Seeing that students had formed a habit of mounting the dump for the sheer fun of it, the miscreants had decided to make quick money from the spot, charging each user of the ‘facility’ N150. On the fateful day, however, large number of students around the dump gave them further ideas: they increased their illegal fees to N500. But the victim insisted on paying the old rate and, brooking no dissidence, they were said to have mobilised against him, calling for reinforcements among certain youths in the community. The outcome was fatal.

Reacting to the incident, the Public Relations Officer of the NDU, Mr Ndoni Igezi, described it as unfortunate, stating that police were already on top of the situation. He said that the owner of the sand dump located at the end of the community did not charge any fees on it, but certain youths in the community had monetised it.

This story certainly illustrates the criminal proclivity of jobless and criminally minded youths with a patently defective upbringing. It is galling that the suspects in this story not only monetised private property with which they had no proprietary relationship but also indiscriminately increased their levies without any challenge whatsoever. Now, because of their criminal action, the relationship between students of the NDU, located at the Wilberforce Island axis of the Amasoma community, and their hosts has become strained. It is saddening that the miscreants, who should have been stopped in their tracks by members of the community acting in conjunction with law enforcement, particularly as the owner of the site in question had not authorised them to collect any levies on his behalf, were allowed to carry out criminal activities until they eventually caused the loss of an innocent life, putting his family and friends in deep anguish. That demonstrates clearly that crime festers when the perpetrators face no consequences whatsoever. The community and the authorities should not have allowed the miscreants to turn that place into a money collection site. At any rate, they should have stopped the practice once they discovered it. The practice is eerily similar to the Omo Onile criminality in the South-West, defined by the activities of miscreants forcing people building homes to pay all kinds of illegal fees or face death or grievous injury. The Omo Onile are part of the criminals presiding over the ungoverned spaces in the country.

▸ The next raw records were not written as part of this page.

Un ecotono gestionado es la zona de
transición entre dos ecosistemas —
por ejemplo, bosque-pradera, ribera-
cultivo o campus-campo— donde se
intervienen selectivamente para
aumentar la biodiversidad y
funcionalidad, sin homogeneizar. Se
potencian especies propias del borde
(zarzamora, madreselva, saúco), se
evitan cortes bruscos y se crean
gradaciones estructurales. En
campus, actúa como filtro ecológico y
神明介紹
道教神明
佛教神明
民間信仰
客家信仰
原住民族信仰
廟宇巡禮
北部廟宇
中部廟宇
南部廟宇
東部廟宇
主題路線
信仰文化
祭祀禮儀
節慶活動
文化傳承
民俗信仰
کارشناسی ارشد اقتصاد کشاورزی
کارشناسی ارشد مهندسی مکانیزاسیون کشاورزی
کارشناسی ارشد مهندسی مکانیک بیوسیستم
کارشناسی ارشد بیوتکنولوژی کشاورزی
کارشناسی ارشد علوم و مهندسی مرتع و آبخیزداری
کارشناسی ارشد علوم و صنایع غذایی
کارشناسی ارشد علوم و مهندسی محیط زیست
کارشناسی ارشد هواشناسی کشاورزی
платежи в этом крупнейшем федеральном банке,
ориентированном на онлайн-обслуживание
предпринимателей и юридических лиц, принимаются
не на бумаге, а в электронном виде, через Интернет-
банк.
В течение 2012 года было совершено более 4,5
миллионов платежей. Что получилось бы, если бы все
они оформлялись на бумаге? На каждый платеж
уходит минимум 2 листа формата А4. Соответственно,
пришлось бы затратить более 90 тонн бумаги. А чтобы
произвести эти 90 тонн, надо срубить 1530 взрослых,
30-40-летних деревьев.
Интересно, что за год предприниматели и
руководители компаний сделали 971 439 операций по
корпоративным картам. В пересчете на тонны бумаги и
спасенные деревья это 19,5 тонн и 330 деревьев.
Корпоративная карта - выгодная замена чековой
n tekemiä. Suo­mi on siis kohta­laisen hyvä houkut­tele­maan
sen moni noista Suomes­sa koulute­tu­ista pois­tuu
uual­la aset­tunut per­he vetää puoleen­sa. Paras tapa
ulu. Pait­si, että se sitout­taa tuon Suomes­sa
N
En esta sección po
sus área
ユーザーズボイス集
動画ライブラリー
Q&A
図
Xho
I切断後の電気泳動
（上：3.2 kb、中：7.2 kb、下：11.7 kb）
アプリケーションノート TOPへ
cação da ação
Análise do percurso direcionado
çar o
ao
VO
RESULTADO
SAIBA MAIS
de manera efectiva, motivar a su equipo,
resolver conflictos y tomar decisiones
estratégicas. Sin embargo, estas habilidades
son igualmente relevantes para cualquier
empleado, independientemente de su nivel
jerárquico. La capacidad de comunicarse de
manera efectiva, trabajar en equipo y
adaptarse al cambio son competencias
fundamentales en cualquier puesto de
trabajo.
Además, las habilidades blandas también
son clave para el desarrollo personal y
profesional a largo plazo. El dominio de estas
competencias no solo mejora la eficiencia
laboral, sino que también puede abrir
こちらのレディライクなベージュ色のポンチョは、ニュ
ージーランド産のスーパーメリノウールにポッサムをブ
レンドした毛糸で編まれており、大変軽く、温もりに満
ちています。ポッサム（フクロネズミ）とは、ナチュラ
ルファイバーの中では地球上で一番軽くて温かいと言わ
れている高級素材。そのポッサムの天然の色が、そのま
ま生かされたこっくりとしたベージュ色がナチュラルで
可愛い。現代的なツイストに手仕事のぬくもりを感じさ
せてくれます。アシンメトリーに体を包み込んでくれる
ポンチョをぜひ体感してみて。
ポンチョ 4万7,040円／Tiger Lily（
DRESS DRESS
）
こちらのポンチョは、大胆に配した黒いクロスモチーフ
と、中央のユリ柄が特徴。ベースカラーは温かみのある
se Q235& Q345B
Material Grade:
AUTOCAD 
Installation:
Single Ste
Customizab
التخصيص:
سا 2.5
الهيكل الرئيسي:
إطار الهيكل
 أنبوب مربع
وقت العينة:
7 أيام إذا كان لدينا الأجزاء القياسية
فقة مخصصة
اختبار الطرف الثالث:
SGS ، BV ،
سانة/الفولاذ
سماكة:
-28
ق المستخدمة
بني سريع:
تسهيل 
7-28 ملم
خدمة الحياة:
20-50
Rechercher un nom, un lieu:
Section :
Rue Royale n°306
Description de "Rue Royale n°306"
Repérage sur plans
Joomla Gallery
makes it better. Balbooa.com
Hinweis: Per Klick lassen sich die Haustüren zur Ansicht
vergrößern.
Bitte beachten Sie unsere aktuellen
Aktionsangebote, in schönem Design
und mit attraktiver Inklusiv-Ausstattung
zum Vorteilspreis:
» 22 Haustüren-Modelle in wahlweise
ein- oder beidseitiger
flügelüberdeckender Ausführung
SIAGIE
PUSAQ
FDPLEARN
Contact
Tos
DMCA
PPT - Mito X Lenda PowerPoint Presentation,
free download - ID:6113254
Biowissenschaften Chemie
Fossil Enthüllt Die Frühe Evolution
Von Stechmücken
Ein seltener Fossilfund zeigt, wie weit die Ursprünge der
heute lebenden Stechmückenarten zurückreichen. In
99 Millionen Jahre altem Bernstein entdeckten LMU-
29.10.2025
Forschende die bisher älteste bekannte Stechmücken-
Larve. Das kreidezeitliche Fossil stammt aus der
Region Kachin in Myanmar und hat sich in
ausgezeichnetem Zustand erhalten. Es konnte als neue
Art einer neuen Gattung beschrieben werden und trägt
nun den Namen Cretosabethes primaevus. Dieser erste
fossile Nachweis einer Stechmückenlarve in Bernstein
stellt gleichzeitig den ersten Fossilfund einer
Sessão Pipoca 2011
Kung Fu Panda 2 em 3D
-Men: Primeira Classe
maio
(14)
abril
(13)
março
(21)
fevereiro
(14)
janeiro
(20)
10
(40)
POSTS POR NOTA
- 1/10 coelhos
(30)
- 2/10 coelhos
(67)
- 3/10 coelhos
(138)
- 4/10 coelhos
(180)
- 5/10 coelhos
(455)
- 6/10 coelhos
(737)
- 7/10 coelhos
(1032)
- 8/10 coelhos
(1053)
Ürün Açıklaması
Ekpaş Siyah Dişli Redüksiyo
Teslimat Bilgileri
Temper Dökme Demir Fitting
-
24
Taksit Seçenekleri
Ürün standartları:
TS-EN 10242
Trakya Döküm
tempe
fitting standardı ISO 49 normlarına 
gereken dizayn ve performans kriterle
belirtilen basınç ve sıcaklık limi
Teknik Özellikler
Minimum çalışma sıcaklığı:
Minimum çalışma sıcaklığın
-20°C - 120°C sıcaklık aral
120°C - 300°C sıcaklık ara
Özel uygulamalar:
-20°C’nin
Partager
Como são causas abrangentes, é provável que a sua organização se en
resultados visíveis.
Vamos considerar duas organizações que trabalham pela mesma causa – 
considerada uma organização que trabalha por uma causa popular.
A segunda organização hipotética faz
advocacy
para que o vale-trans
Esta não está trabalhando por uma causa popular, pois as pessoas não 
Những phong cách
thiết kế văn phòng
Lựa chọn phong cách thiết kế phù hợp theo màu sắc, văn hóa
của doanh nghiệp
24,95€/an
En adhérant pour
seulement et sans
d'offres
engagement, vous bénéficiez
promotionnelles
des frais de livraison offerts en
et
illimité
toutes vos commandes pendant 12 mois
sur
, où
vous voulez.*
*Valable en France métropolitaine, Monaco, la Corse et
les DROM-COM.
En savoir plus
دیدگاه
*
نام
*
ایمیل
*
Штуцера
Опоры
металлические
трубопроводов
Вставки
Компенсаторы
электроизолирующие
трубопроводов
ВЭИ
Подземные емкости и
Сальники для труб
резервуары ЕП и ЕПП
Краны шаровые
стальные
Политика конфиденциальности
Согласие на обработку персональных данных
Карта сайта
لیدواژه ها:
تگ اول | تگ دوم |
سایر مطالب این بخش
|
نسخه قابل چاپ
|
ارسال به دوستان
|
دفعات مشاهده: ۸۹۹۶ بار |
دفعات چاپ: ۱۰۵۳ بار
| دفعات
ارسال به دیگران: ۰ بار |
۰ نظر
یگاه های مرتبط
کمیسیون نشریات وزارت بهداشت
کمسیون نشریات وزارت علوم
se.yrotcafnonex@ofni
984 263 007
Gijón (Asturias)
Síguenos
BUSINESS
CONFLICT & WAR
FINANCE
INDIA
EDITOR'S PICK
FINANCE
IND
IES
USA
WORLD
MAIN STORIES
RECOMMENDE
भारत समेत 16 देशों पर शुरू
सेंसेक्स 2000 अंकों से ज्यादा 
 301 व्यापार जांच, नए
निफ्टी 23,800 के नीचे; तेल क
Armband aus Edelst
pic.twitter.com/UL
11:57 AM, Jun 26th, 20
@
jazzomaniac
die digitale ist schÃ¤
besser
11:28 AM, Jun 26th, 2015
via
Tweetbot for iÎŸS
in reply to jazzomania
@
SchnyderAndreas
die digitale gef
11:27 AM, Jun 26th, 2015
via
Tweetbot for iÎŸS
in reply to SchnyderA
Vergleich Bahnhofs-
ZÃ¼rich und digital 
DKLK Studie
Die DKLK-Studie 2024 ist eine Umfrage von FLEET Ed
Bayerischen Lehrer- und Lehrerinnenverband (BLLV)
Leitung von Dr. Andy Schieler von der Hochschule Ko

Assuming but not conceding that the slain student had indeed breached a code, was mob action the reasonable step to take? How could a promising youth be cut down in cold blood through such an extreme version of jungle justice?  How could anyone simply decide to beat and kill a person for not agreeing to pay an illegal levy on a recreational site? What were they expecting to happen to them after committing murder?  Indeed, what has life become in Nigeria with nobody caring a hoot about snuffing life out of others for no reason at all? What value and respect do people have for the authorities if they could decide to act with such reckless abandon as to kill others without expecting any consequences?

These and other questions will continue to come up as the society grapples with the gradual descent into anarchy. Increasingly, nobody respects the available structures of order due to the incompetence and corruption that have pervaded the social order for quite some time in the country. The police must fish out the perpetrators. Murder is not justified under any guise. The police should redeem the situation by treating the current case with diligence and ensuring the apprehension of all those involved in the brutal killing of the hapless victim. Perhaps seeing a viable sign of the good work of the police in this particular case could help to ginger renewed public interest and confidence in them as the country strives to restore a semblance of real and functional order.